* _Stored data_
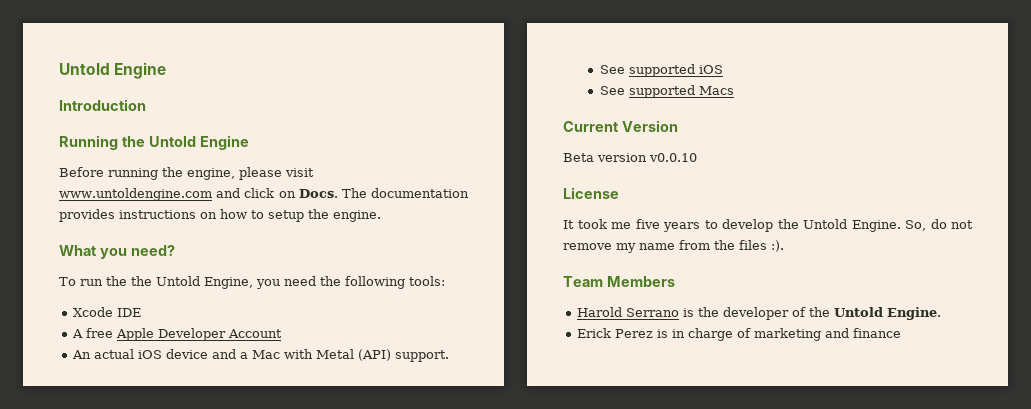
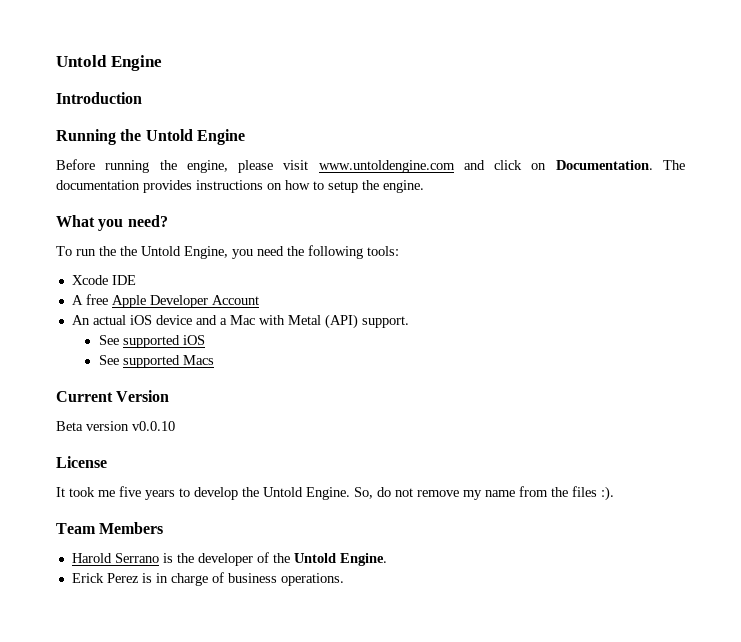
[298,189,338,198] Docs. -> [555,160,653,170] Documentation.
[753,328,901,341] marketing and finance -> [227,573,344,586] business operations.

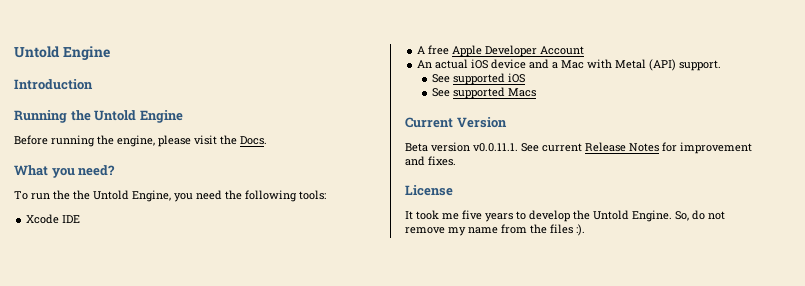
[318,160,685,173] [56,180,424,193] www.untoldengine.com and click on Documentation. The documentation provides instructions on how to setup the engine. -> [220,135,267,145] the Docs.
[132,421,175,431] v0.0.10 -> [473,142,752,154] [405,156,456,166] v0.0.11.1. See current Release Notes for improvement and fixes.
[56,522,164,534] [71,552,387,566] [71,572,344,586] // Team Members // Harold Serrano is the developer of the Untold Engine. // Erick Perez is in charge of business operations. -> (585, 230) none

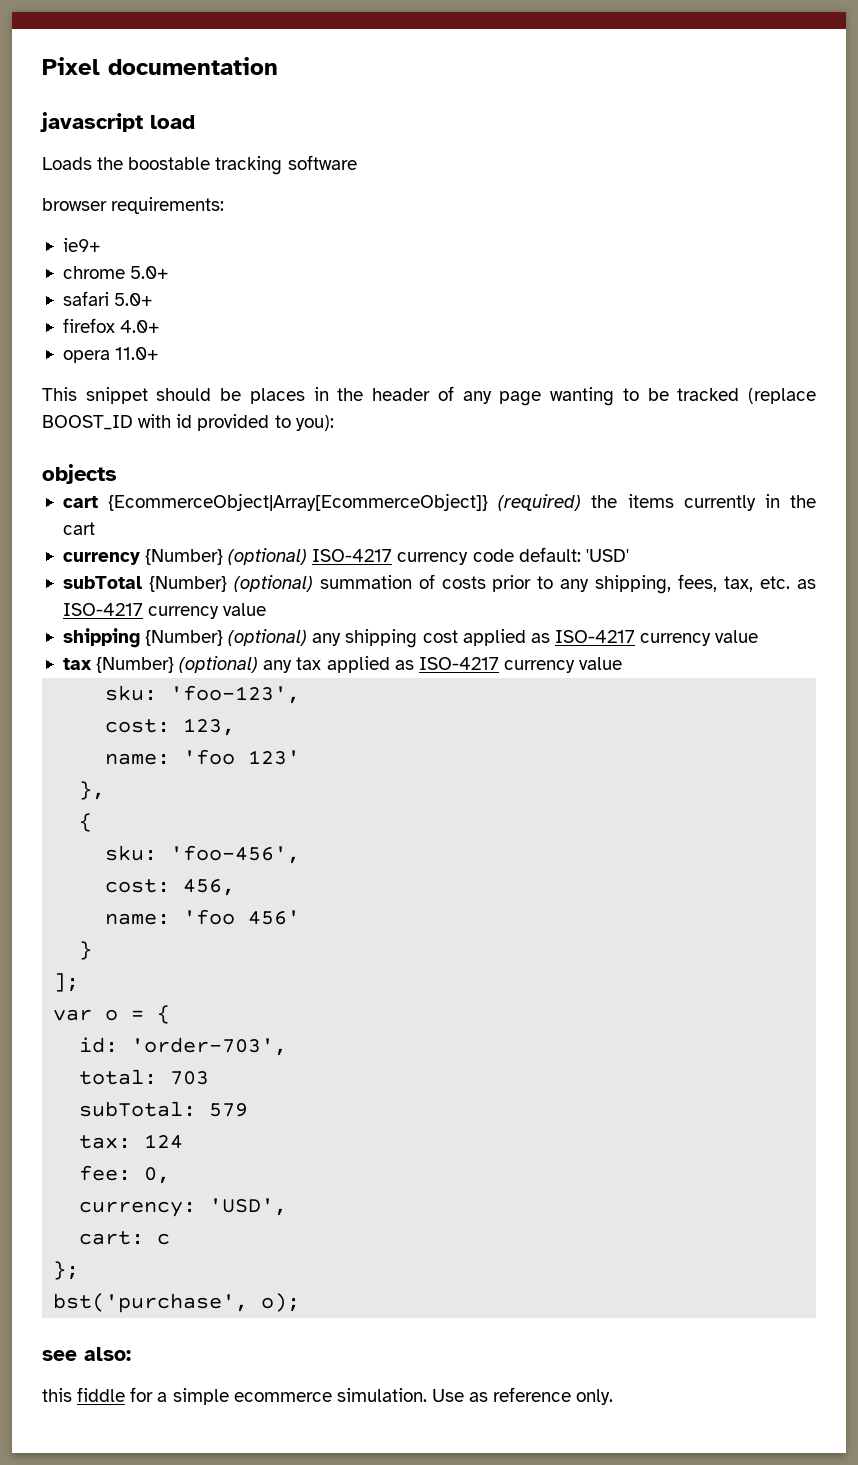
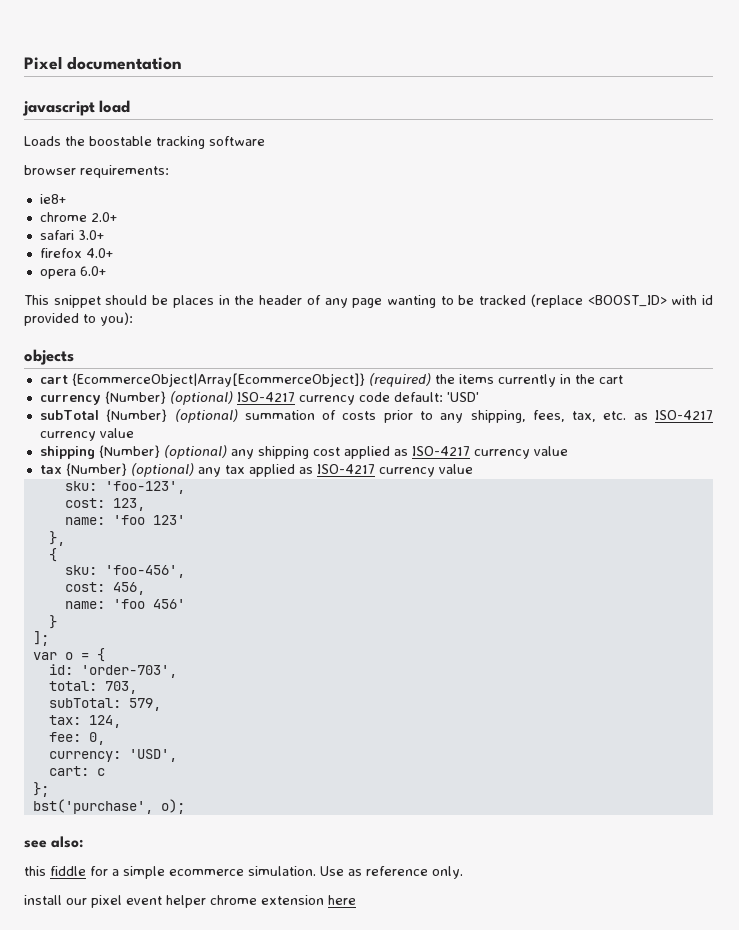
[62,238,100,252] [62,266,169,279] ie9+ // chrome 5.0+ -> [39,194,66,204] [39,212,117,222] ie8+ // chrome 2.0+
[114,293,153,306] 5.0+ -> [77,230,104,240] 3.0+
[115,347,159,360] 11.0+ -> [79,266,106,276] 6.0+
[42,415,133,430] BOOST_ID -> [587,295,667,307] <BOOST_ID>
[170,1071,210,1085] 703 -> [104,681,137,694] 703,
[209,1103,249,1117] 579 -> [128,698,161,711] 579,
[144,1134,184,1149] 124 -> [88,715,121,728] 124,
(614, 1397) none -> [24,895,356,908] // install our pixel event helper chrome extension here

* _Job_
Apart from the pictures, every line of the data above should be given again exactly.

* _Answer space_
[298,189,338,198] Docs. -> [555,160,653,170] Documentation.
[753,328,901,341] marketing and finance -> [227,573,344,586] business operations.

[318,160,685,173] [56,180,424,193] www.untoldengine.com and click on Documentation. The documentation provides instructions on how to setup the engine. -> [220,135,267,145] the Docs.
[132,421,175,431] v0.0.10 -> [473,142,752,154] [405,156,456,166] v0.0.11.1. See current Release Notes for improvement and fixes.
[56,522,164,534] [71,552,387,566] [71,572,344,586] // Team Members // Harold Serrano is the developer of the Untold Engine. // Erick Perez is in charge of business operations. -> (585, 230) none

[62,238,100,252] [62,266,169,279] ie9+ // chrome 5.0+ -> [39,194,66,204] [39,212,117,222] ie8+ // chrome 2.0+
[114,293,153,306] 5.0+ -> [77,230,104,240] 3.0+
[115,347,159,360] 11.0+ -> [79,266,106,276] 6.0+
[42,415,133,430] BOOST_ID -> [587,295,667,307] <BOOST_ID>
[170,1071,210,1085] 703 -> [104,681,137,694] 703,
[209,1103,249,1117] 579 -> [128,698,161,711] 579,
[144,1134,184,1149] 124 -> [88,715,121,728] 124,
(614, 1397) none -> [24,895,356,908] // install our pixel event helper chrome extension here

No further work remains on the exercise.